Hakikati Aramak İnsanın Kaderidir (II)
Erdoğan Özmen

İsa’nın mucizevi bir şekilde Aziz Lazarus’u diriltmesi Yuhanna İncili’nde şöyle nakledilir: “İsa yine derinden hüzünlenerek mezara vardı. Mezar bir mağaraydı, girişinde de bir taş duruyordu. İsa, “Taşı kaldırın!” dedi. Ölenin kız kardeşi Marta, “Rab, o artık kokmuştur, öleli dört gün oldu” dedi. İsa ona, “Ben sana, ‘iman edersen Tanrı’nın yüceliğini göreceksin’ demedim mi?” dedi. Bunun üzerine taşı kaldırdılar. İsa gözlerini gökyüzüne dikerek şöyle dedi: “Baba, beni işittiğin için sana şükrediyorum. Beni her zaman işittiğini biliyordum. Ama bunu, çevrede duran halk için, beni seni gönderdiğine iman etsinler diye söyledim.” Bunları söyledikten sonra yüksek sesle, “Lazar, dışarı çık!” diye bağırdı. Ölü, elleri ayakları sargılarla bağlı, yüzü bezle sarılmış olarak dışarı çıktı. İsa oradakilere, “Onu çözün ve bırakın gitsin” dedi. O zaman, Meryem'e gelen ve İsa'nın yaptıklarını gören Yahudilerin birçoğu İsa'ya iman etti.”

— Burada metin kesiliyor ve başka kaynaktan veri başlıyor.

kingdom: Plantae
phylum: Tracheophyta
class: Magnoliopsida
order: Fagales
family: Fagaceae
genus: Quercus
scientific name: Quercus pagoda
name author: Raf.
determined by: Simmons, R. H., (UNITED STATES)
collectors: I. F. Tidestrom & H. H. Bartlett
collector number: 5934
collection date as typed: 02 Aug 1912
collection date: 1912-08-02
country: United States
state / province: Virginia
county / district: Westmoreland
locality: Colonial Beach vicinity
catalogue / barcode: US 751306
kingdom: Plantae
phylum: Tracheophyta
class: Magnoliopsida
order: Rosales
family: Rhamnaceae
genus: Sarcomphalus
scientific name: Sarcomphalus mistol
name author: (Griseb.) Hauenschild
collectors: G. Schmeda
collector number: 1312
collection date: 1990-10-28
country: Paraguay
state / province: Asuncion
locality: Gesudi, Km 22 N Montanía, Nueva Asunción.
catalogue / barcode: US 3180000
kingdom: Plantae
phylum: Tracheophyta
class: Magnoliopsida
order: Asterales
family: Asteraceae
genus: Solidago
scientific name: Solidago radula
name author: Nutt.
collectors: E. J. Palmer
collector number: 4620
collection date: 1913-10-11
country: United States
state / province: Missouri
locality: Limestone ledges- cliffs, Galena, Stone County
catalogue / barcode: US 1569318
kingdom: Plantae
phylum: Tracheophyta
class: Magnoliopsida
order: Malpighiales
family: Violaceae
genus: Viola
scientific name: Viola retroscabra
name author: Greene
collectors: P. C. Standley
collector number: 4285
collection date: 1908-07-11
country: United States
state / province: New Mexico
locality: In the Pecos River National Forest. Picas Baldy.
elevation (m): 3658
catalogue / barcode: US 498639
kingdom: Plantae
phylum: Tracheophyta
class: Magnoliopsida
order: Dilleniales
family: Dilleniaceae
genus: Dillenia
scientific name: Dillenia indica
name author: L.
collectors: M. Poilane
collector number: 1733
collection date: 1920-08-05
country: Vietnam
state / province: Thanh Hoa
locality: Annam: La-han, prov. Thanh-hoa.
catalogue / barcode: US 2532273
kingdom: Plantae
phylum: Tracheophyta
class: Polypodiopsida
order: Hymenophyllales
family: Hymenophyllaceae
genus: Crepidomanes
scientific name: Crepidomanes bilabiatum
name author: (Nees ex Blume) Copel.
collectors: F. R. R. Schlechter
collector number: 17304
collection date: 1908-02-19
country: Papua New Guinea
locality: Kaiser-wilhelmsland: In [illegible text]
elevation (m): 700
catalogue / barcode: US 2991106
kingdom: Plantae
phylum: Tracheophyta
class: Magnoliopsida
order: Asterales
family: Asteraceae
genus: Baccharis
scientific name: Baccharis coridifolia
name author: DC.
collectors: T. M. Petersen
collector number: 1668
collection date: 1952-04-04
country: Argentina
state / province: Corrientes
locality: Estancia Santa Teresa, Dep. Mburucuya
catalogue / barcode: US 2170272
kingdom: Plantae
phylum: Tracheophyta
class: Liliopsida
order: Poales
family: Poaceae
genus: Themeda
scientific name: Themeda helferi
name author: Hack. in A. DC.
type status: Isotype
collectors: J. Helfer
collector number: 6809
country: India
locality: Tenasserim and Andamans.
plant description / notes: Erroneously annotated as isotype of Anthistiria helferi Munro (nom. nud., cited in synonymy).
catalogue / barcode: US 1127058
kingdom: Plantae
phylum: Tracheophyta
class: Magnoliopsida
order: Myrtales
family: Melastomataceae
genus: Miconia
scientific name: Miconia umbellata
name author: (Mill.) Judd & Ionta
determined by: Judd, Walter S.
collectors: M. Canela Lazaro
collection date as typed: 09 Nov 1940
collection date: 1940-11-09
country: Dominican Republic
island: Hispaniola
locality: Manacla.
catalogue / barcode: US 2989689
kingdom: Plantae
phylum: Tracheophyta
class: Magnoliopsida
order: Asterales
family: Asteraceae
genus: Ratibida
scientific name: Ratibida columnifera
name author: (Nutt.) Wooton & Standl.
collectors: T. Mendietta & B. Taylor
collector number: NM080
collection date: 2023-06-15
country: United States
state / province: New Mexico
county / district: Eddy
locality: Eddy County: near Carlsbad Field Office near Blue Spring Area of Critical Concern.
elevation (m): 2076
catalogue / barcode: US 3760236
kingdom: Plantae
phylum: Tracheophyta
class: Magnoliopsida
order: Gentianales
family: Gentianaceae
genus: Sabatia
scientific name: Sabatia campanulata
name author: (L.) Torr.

Bereketli bir konudur bu. Nitekim, yazar Philippe Sollers de başka türlü bir hikaye anlatır bugüne getirerek ( hakikatin sonsuz olması onun asla tamamlanamayacağı anlamındadır ve edebiyat konuşmaktadır ne de olsa): 

“Tanrı Yahuda’yı değil de Yuhanna’yı arzu ediyorsa bu benim suçum mu?...Sahnelerin sıralanışını bir görelim: Tanrı’nın oğlu, Beytanya’da dostu Lazarus’u diriltiyor, medyada büyük kıyamet, televizyonlarda panik. O da bunu kutlamak için duruyor, Martha ve Mecdelli Meryem de oradalar, mezarından ve kefeninden yeni çıkan Lazarus tam formunda. Mecdelli Meryem bu aşikar tanrıya kokular sürüyor, ayaklarını saçlarıyla kuruluyor, skandal. Midesi kalkan Yahuda Kontrol Kulesi’nden 30 dolarını alacak ve aslında 30 milyar, hatta 30.000 milyar istemesi gerektiğini çok geç anlayacak. Bir orospunun oyununa gelmek! Fahişeliğin zaman zaman kutsal bir sanat olduğu nasıl aklına gelebilirdi ki? Katlanması çok zor, 30 dolarını sendikanın kafasına fırlatıyor, kendini asıyor, alttan kaçırıyor ve gelecek yüzyıllarda sinemanın büyük anti-kahramanı olarak derhal üne kavuşuyor.” [1]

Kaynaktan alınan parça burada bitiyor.